Он указал на двух женщин.
— Но всего они нам сказать не могут, как не могут вводить в историю пертурбации, которые бы им вредили. Они у заката времени. Все дороги ведут к ним. Для них история почти абсолютна, почти закончена. И потому мы должны сами выполнять свое предначертание,
— Понимаю, — сказал Корсон. — Я тоже чувствую себя пешкой на шахматной доске. Сначала я верил, что двигаюсь свободно, но по мере того, как все лучше видел игру, я понимал, что меня просто передвигают с одного поля на другое.
На секунду он заколебался:
— Я думал даже, что игру ведете вы. Что это ваш план.
Мужчина покачал головой.
— Вы ошибались, не мы авторы этого плана.

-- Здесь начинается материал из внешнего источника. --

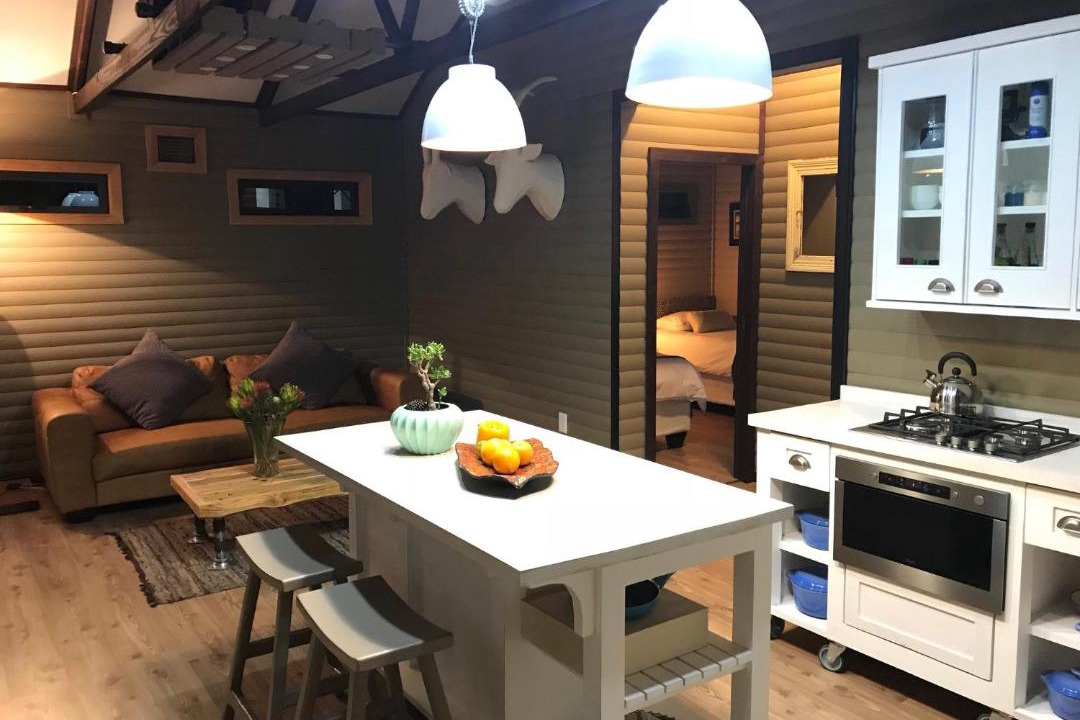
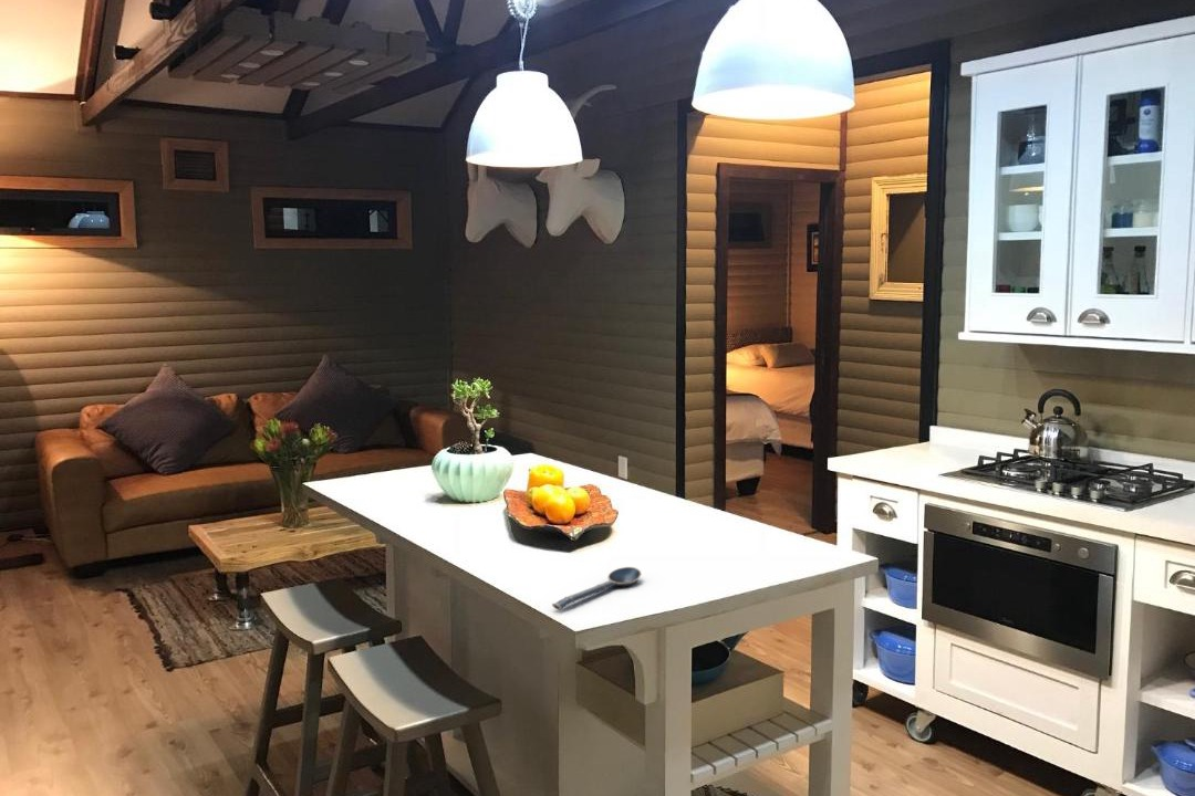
+ spoon [551,566,642,611]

— Но вы знаете, что случилось со мной.
— В некоторой степени. Для нас вы — неизвестная величина. Вы появились в определенной точке, чтобы разрешить кризис. Мы всегда думали, что это ваш план.
— Мой? — сказал Корсон.
— Ваш. И только ваш.
— Я еще даже не начал обдумывать свой план, — сказал Корсон.
— У вас еще много времени впереди, — ответил мужчина.
— Но он уже выполняется.
— Это значит, что план все-таки возникнет.
— А если мне не удастся? — спросил Корсон.
— Вы ничего не будете об этом знать. И мы тоже.
Одна из женщин шевельнулась. Она повернулась, поднялась, взглянула на Корсона и улыбнулась. Ей было лет тридцать. Взгляд ее еще блуждал где-то далеко.
— С трудом верится, — сказала она. — Знаменитый Корсон среди нас.
— Я еще ничем не прославился, — сухо сказал Корсон. До последней секунды он еще надеялся, что это окажется Антонелла.